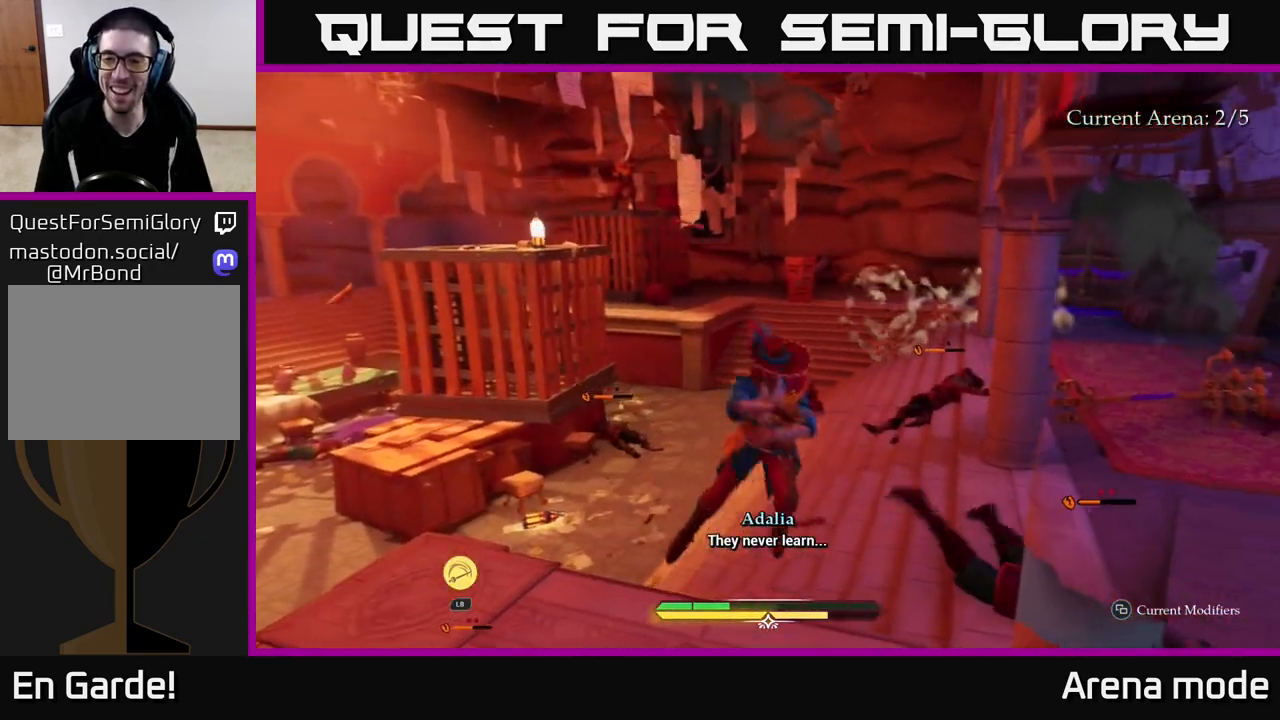
{"buttons": [], "left_stick": "up-right", "right_stick": "center", "events": [[33, "X", "down"], [117, "X", "up"], [167, "L2", "up"], [200, "left_stick", "right"], [250, "X", "down"], [300, "X", "up"], [417, "X", "down"], [433, "left_stick", "up-right"], [500, "X", "up"]]}
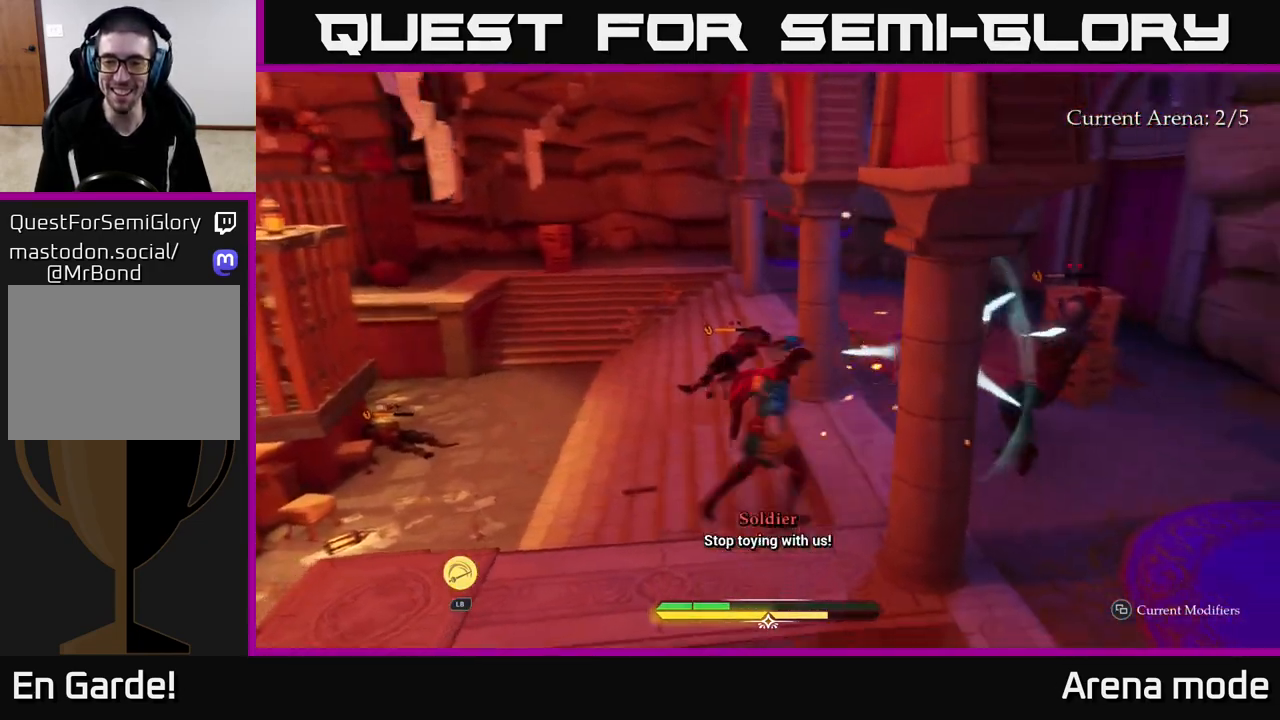
{"buttons": [], "left_stick": "up-left", "right_stick": "center", "events": [[117, "X", "down"], [183, "X", "up"], [467, "left_stick", "up-left"]]}
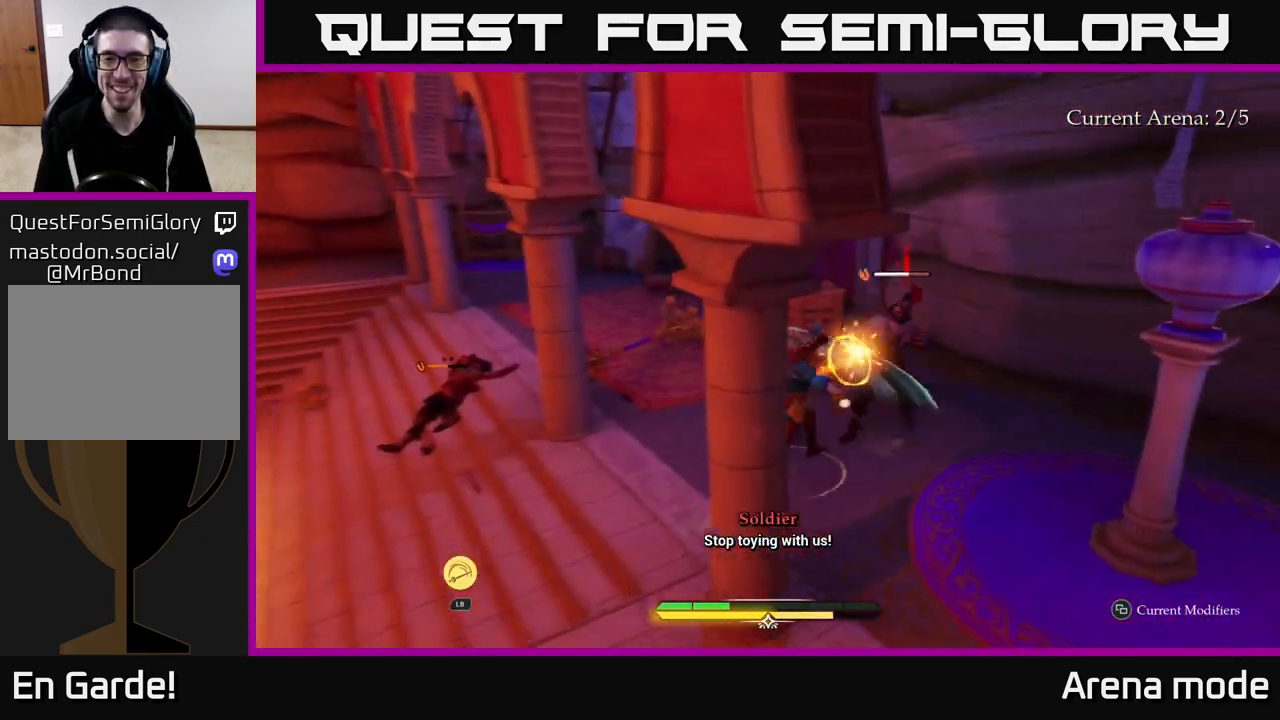
{"buttons": [], "left_stick": "up-right", "right_stick": "center", "events": [[383, "left_stick", "up-right"], [400, "X", "down"], [483, "X", "up"]]}
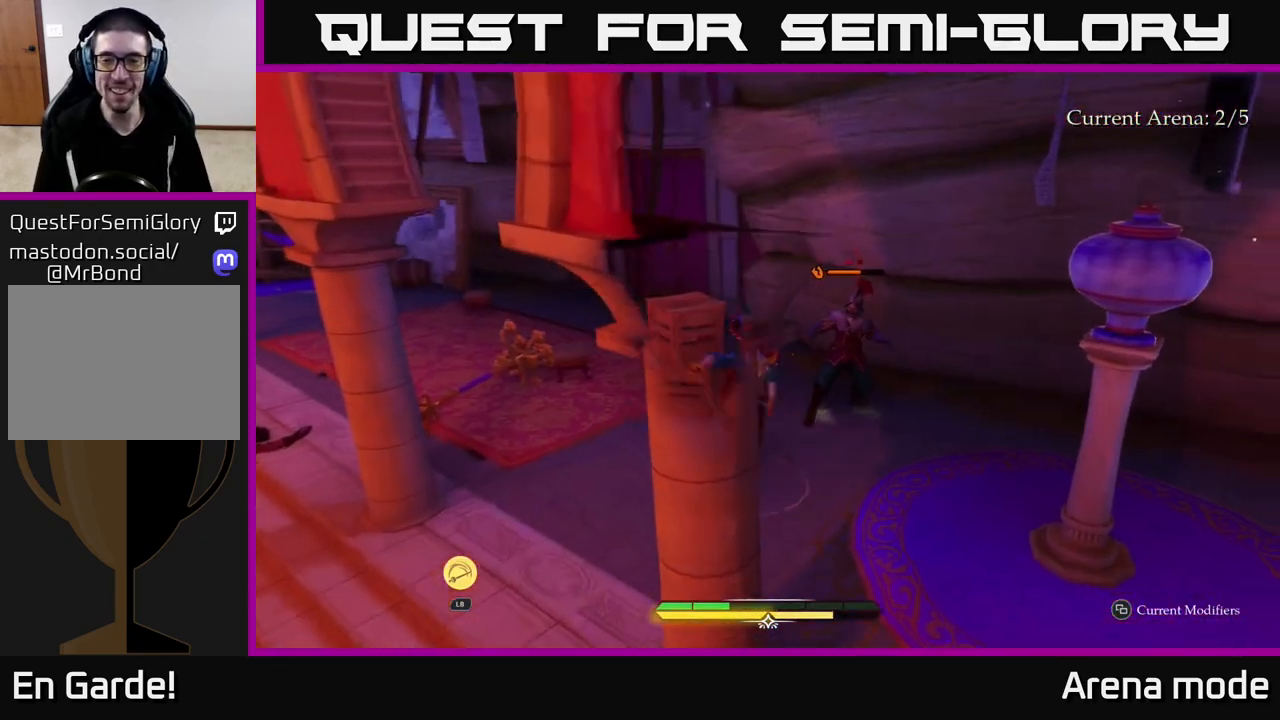
{"buttons": ["X"], "left_stick": "up-right", "right_stick": "center", "events": [[133, "X", "down"], [217, "X", "up"], [300, "X", "down"], [367, "X", "up"], [483, "X", "down"]]}
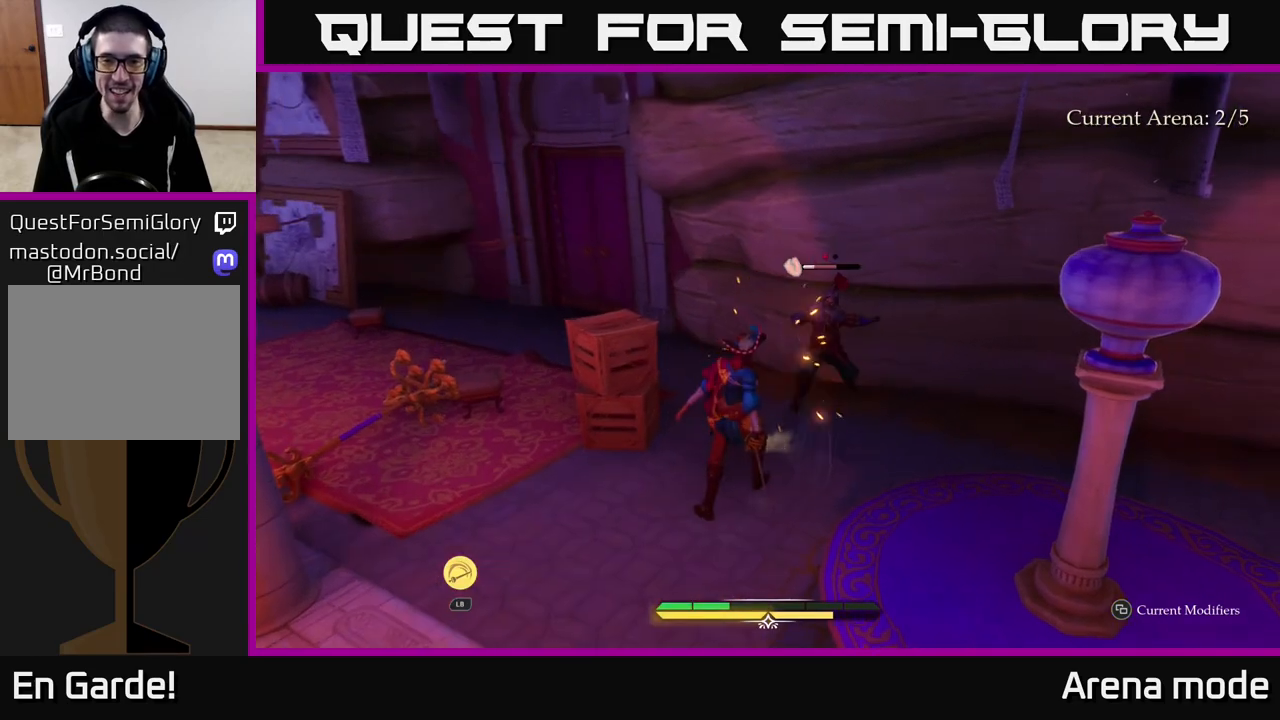
{"buttons": [], "left_stick": "center", "right_stick": "center", "events": [[67, "X", "up"], [300, "left_stick", "center"]]}
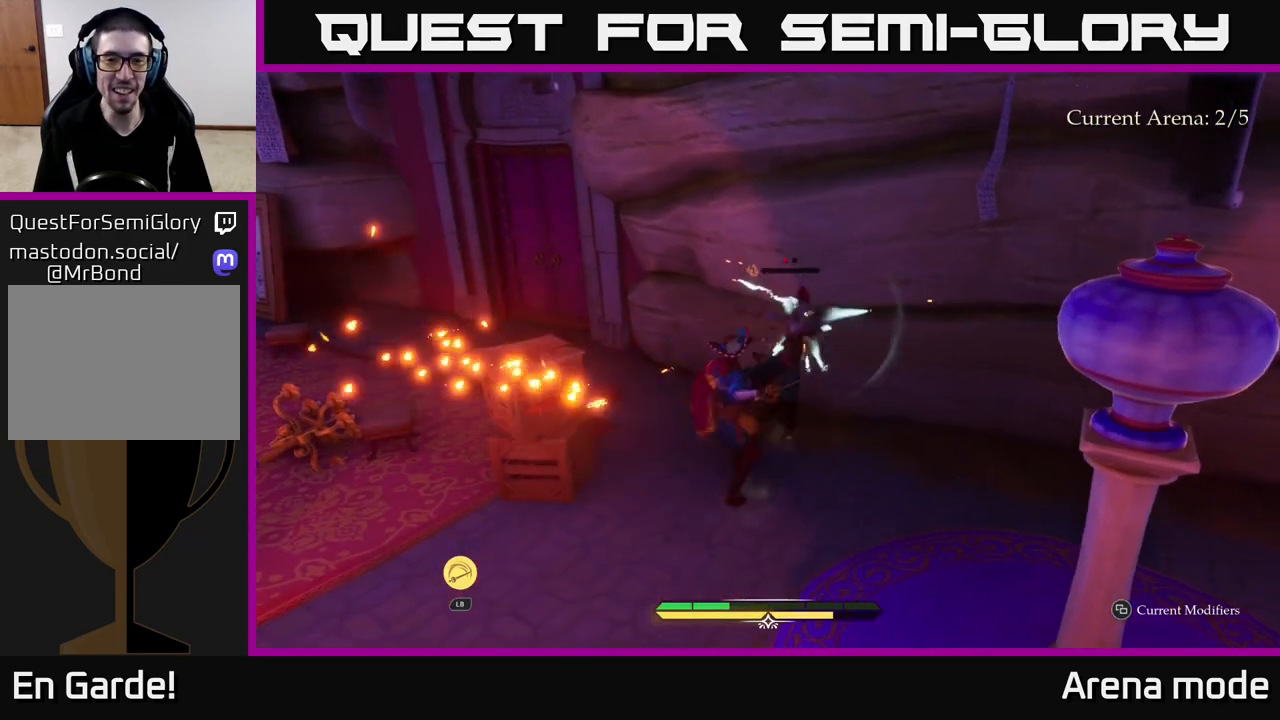
{"buttons": [], "left_stick": "up-left", "right_stick": "center", "events": [[283, "left_stick", "up-left"]]}
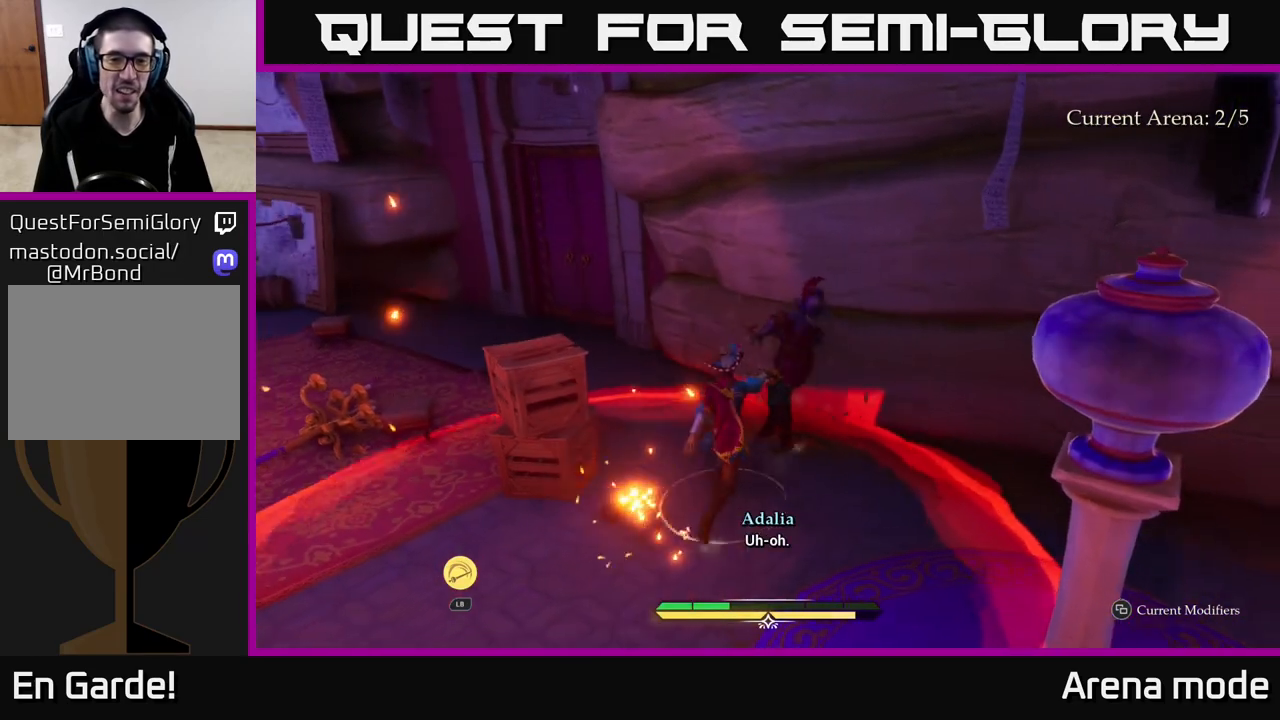
{"buttons": [], "left_stick": "up", "right_stick": "center", "events": [[33, "B", "down"], [117, "B", "up"], [250, "left_stick", "up"]]}
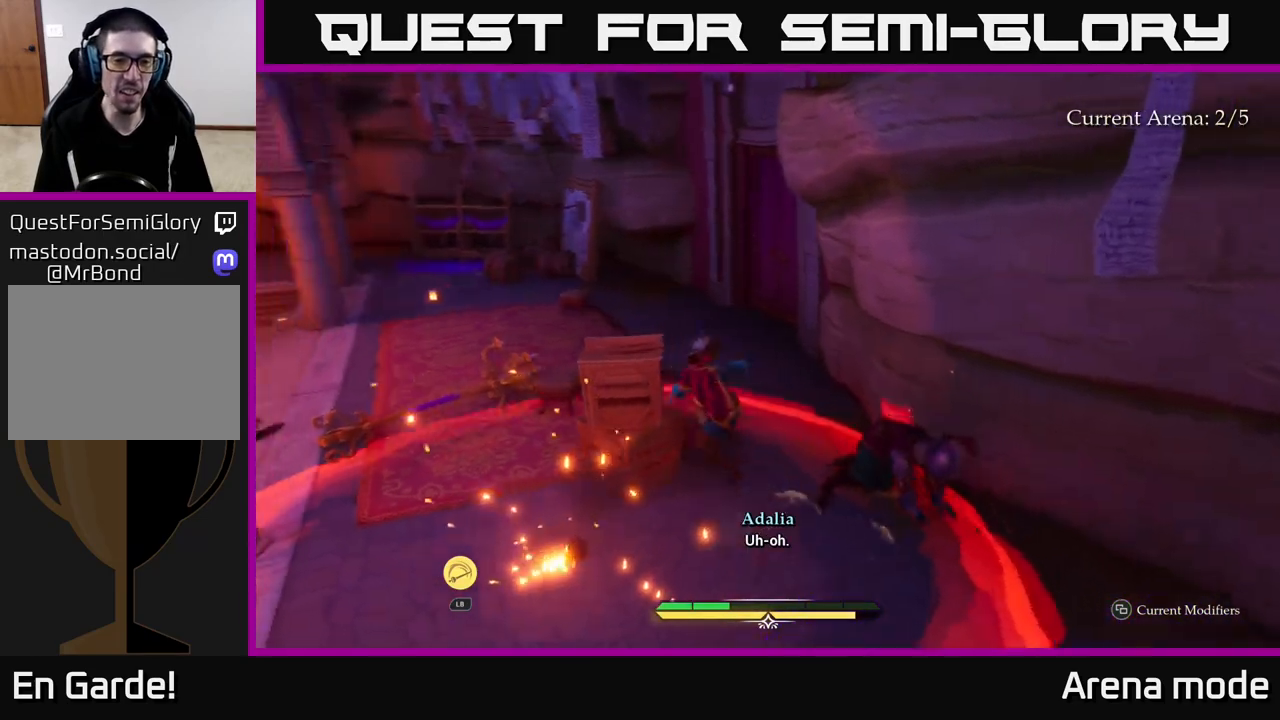
{"buttons": ["L2"], "left_stick": "up-right", "right_stick": "left", "events": [[83, "left_stick", "up-right"], [233, "left_stick", "up"], [450, "L2", "down"], [450, "right_stick", "left"], [483, "left_stick", "up-right"]]}
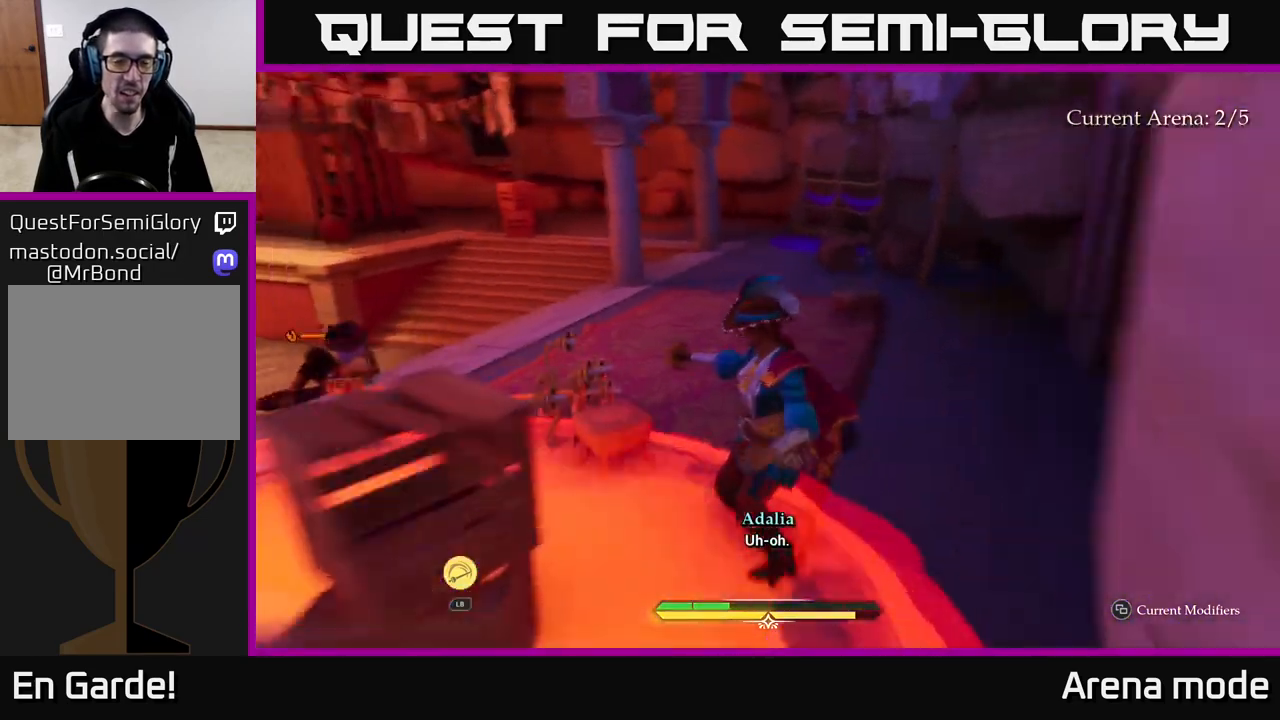
{"buttons": ["L2"], "left_stick": "up-right", "right_stick": "left", "events": [[200, "right_stick", "center"], [500, "right_stick", "left"]]}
□ □ □ □
Copy the whole listing above word for word but do not carry over the pictures.

> Task response:
{"buttons": [], "left_stick": "up-right", "right_stick": "center", "events": [[33, "X", "down"], [117, "X", "up"], [167, "L2", "up"], [200, "left_stick", "right"], [250, "X", "down"], [300, "X", "up"], [417, "X", "down"], [433, "left_stick", "up-right"], [500, "X", "up"]]}
{"buttons": [], "left_stick": "up-left", "right_stick": "center", "events": [[117, "X", "down"], [183, "X", "up"], [467, "left_stick", "up-left"]]}
{"buttons": [], "left_stick": "up-right", "right_stick": "center", "events": [[383, "left_stick", "up-right"], [400, "X", "down"], [483, "X", "up"]]}
{"buttons": ["X"], "left_stick": "up-right", "right_stick": "center", "events": [[133, "X", "down"], [217, "X", "up"], [300, "X", "down"], [367, "X", "up"], [483, "X", "down"]]}
{"buttons": [], "left_stick": "center", "right_stick": "center", "events": [[67, "X", "up"], [300, "left_stick", "center"]]}
{"buttons": [], "left_stick": "up-left", "right_stick": "center", "events": [[283, "left_stick", "up-left"]]}
{"buttons": [], "left_stick": "up", "right_stick": "center", "events": [[33, "B", "down"], [117, "B", "up"], [250, "left_stick", "up"]]}
{"buttons": ["L2"], "left_stick": "up-right", "right_stick": "left", "events": [[83, "left_stick", "up-right"], [233, "left_stick", "up"], [450, "L2", "down"], [450, "right_stick", "left"], [483, "left_stick", "up-right"]]}
{"buttons": ["L2"], "left_stick": "up-right", "right_stick": "left", "events": [[200, "right_stick", "center"], [500, "right_stick", "left"]]}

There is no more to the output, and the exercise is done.